# WHAT THE TASK REQUIRES
Everything from the first line below through the line with "lika gärna konstatera" is to be transcribed exactly, and nothing past it.

# GIVEN RECORDS

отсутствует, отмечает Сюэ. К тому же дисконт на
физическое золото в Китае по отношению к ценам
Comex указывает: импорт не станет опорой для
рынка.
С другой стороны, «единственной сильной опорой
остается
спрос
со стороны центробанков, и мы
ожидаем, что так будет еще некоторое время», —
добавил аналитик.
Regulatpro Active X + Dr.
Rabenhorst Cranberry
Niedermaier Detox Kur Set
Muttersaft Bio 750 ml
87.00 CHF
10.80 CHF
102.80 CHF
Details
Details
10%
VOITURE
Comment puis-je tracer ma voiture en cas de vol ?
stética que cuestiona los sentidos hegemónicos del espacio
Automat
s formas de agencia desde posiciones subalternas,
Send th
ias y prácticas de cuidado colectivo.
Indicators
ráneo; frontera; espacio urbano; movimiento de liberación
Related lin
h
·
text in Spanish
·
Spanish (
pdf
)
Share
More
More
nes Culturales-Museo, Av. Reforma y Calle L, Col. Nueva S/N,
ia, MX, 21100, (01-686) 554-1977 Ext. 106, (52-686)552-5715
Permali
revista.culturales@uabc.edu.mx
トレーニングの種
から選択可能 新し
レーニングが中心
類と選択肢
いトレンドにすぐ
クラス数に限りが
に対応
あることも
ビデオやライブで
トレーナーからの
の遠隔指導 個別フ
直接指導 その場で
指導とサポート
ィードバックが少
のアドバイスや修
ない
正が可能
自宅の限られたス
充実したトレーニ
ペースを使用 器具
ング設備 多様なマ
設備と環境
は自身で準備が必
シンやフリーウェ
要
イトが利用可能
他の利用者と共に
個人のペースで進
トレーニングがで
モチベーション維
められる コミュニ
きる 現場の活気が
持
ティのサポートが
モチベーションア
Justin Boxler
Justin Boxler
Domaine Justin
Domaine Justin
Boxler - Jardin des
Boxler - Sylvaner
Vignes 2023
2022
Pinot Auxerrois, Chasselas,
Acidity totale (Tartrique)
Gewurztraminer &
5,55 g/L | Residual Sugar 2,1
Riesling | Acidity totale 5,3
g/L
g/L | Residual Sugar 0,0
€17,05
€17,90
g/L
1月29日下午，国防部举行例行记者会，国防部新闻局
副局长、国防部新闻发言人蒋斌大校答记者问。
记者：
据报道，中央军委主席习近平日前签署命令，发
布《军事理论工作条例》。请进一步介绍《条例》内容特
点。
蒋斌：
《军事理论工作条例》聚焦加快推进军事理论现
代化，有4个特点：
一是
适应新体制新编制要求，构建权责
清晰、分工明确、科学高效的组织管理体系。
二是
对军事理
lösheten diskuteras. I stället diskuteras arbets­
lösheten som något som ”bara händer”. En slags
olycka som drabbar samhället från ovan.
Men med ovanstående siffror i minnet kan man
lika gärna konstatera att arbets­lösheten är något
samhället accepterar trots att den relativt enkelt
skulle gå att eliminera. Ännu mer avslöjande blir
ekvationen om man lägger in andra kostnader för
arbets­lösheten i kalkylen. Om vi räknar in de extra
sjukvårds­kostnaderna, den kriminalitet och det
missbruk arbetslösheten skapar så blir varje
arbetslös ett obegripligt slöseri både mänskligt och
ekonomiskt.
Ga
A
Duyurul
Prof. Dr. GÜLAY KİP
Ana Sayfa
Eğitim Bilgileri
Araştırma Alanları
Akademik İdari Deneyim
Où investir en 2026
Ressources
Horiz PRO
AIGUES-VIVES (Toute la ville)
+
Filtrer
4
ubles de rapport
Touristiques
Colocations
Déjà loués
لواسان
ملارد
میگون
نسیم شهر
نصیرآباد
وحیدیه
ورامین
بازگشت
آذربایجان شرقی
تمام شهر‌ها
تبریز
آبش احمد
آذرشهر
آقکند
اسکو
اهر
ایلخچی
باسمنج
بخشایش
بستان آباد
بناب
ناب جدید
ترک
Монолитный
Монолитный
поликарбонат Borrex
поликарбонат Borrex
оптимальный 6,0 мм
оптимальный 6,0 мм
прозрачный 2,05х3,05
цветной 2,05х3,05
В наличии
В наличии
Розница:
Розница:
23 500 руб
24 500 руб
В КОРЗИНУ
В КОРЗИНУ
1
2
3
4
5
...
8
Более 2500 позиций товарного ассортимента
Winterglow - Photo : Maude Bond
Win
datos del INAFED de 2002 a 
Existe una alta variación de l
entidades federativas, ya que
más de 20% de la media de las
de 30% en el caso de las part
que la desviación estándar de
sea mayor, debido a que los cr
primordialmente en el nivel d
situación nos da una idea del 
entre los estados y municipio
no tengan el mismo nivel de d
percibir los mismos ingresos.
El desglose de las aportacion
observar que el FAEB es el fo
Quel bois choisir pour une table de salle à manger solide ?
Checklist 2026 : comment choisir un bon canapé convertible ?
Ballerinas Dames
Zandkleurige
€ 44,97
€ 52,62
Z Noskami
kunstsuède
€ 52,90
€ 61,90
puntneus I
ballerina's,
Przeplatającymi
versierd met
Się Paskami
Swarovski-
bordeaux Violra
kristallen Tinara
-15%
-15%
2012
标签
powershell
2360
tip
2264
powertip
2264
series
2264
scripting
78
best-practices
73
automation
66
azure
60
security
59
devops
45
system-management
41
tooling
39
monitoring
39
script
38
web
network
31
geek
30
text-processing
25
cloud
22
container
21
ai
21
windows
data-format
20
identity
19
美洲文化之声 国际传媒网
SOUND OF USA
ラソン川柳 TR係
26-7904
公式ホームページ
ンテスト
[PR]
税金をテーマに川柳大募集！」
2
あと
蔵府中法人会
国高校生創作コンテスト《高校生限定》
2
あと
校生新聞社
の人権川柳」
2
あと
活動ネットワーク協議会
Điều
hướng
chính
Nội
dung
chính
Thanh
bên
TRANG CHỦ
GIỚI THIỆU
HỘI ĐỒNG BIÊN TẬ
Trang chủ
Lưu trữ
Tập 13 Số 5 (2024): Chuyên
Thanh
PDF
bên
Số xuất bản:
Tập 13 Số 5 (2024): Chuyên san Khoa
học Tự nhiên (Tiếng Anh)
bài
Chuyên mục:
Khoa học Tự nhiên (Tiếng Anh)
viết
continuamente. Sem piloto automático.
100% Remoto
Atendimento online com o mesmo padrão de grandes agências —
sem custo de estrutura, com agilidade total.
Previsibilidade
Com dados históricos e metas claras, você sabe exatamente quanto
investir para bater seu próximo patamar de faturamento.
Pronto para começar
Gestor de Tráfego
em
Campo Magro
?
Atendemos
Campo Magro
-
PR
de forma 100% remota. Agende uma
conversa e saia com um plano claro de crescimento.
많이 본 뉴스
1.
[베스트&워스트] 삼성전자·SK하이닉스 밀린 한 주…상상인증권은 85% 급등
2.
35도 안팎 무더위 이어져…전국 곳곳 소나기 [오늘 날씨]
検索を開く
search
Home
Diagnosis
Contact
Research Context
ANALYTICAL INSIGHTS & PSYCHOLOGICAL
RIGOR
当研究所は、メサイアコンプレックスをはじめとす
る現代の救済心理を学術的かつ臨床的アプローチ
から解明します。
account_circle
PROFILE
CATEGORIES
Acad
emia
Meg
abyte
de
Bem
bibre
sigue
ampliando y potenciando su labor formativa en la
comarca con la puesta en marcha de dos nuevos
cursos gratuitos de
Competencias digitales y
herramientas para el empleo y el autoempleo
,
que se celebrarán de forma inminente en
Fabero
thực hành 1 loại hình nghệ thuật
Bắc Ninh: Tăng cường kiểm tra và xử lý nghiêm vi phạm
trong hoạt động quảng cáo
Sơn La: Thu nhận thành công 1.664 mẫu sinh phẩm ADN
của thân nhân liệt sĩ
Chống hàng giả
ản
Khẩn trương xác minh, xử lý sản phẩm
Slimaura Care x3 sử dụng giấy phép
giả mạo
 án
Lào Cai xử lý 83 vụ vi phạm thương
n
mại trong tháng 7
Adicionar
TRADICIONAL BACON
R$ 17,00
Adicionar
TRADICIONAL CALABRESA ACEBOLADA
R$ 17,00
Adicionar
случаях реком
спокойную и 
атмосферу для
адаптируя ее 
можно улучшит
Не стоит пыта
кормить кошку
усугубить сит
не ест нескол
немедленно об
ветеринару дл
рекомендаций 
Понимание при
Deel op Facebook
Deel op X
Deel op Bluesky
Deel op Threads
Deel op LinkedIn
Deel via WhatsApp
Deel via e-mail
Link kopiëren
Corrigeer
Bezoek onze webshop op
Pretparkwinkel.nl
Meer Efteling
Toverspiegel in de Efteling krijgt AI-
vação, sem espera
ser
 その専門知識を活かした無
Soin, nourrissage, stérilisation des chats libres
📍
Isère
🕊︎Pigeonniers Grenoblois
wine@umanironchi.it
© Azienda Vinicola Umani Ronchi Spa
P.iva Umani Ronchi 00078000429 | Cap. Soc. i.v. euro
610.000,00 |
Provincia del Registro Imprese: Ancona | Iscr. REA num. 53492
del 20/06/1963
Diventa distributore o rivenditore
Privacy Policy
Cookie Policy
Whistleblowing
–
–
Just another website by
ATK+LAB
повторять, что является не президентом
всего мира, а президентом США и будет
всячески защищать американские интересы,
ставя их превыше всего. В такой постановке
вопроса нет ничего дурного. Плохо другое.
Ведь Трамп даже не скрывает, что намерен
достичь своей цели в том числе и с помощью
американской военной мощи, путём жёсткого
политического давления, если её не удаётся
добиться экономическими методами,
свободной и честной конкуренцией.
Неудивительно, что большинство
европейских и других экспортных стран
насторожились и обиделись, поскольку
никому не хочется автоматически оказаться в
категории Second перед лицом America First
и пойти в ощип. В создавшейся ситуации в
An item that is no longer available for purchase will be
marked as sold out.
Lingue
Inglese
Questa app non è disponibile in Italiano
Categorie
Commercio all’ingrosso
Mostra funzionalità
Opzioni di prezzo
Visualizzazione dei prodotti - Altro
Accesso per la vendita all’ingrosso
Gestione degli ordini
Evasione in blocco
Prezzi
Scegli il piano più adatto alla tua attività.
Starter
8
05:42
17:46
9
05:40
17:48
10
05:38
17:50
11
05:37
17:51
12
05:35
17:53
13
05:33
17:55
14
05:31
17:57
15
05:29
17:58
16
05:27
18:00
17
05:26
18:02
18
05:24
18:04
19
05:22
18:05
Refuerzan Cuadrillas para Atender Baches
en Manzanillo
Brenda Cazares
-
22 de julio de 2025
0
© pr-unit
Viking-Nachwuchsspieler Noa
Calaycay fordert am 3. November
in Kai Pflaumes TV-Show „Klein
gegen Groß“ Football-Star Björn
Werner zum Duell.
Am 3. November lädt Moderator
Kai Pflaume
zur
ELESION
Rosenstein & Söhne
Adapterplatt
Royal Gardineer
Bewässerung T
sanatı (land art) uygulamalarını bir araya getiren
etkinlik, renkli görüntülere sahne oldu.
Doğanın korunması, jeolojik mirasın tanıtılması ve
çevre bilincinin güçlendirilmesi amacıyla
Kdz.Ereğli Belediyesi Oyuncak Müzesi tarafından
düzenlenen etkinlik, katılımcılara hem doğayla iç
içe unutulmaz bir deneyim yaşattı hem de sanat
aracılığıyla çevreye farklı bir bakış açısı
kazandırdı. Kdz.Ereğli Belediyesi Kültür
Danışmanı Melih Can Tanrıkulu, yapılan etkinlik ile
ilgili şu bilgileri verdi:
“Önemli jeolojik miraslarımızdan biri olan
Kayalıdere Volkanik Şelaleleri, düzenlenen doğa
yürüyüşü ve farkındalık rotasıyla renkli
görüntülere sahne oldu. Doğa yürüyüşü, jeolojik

# ANSWER TO THIS EXERCISE
отсутствует, отмечает Сюэ. К тому же дисконт на
физическое золото в Китае по отношению к ценам
Comex указывает: импорт не станет опорой для
рынка.
С другой стороны, «единственной сильной опорой
остается
спрос
со стороны центробанков, и мы
ожидаем, что так будет еще некоторое время», —
добавил аналитик.
Regulatpro Active X + Dr.
Rabenhorst Cranberry
Niedermaier Detox Kur Set
Muttersaft Bio 750 ml
87.00 CHF
10.80 CHF
102.80 CHF
Details
Details
10%
VOITURE
Comment puis-je tracer ma voiture en cas de vol ?
stética que cuestiona los sentidos hegemónicos del espacio
Automat
s formas de agencia desde posiciones subalternas,
Send th
ias y prácticas de cuidado colectivo.
Indicators
ráneo; frontera; espacio urbano; movimiento de liberación
Related lin
h
·
text in Spanish
·
Spanish (
pdf
)
Share
More
More
nes Culturales-Museo, Av. Reforma y Calle L, Col. Nueva S/N,
ia, MX, 21100, (01-686) 554-1977 Ext. 106, (52-686)552-5715
Permali
revista.culturales@uabc.edu.mx
トレーニングの種
から選択可能 新し
レーニングが中心
類と選択肢
いトレンドにすぐ
クラス数に限りが
に対応
あることも
ビデオやライブで
トレーナーからの
の遠隔指導 個別フ
直接指導 その場で
指導とサポート
ィードバックが少
のアドバイスや修
ない
正が可能
自宅の限られたス
充実したトレーニ
ペースを使用 器具
ング設備 多様なマ
設備と環境
は自身で準備が必
シンやフリーウェ
要
イトが利用可能
他の利用者と共に
個人のペースで進
トレーニングがで
モチベーション維
められる コミュニ
きる 現場の活気が
持
ティのサポートが
モチベーションア
Justin Boxler
Justin Boxler
Domaine Justin
Domaine Justin
Boxler - Jardin des
Boxler - Sylvaner
Vignes 2023
2022
Pinot Auxerrois, Chasselas,
Acidity totale (Tartrique)
Gewurztraminer &
5,55 g/L | Residual Sugar 2,1
Riesling | Acidity totale 5,3
g/L
g/L | Residual Sugar 0,0
€17,05
€17,90
g/L
1月29日下午，国防部举行例行记者会，国防部新闻局
副局长、国防部新闻发言人蒋斌大校答记者问。
记者：
据报道，中央军委主席习近平日前签署命令，发
布《军事理论工作条例》。请进一步介绍《条例》内容特
点。
蒋斌：
《军事理论工作条例》聚焦加快推进军事理论现
代化，有4个特点：
一是
适应新体制新编制要求，构建权责
清晰、分工明确、科学高效的组织管理体系。
二是
对军事理
lösheten diskuteras. I stället diskuteras arbets­
lösheten som något som ”bara händer”. En slags
olycka som drabbar samhället från ovan.
Men med ovanstående siffror i minnet kan man
lika gärna konstatera att arbets­lösheten är något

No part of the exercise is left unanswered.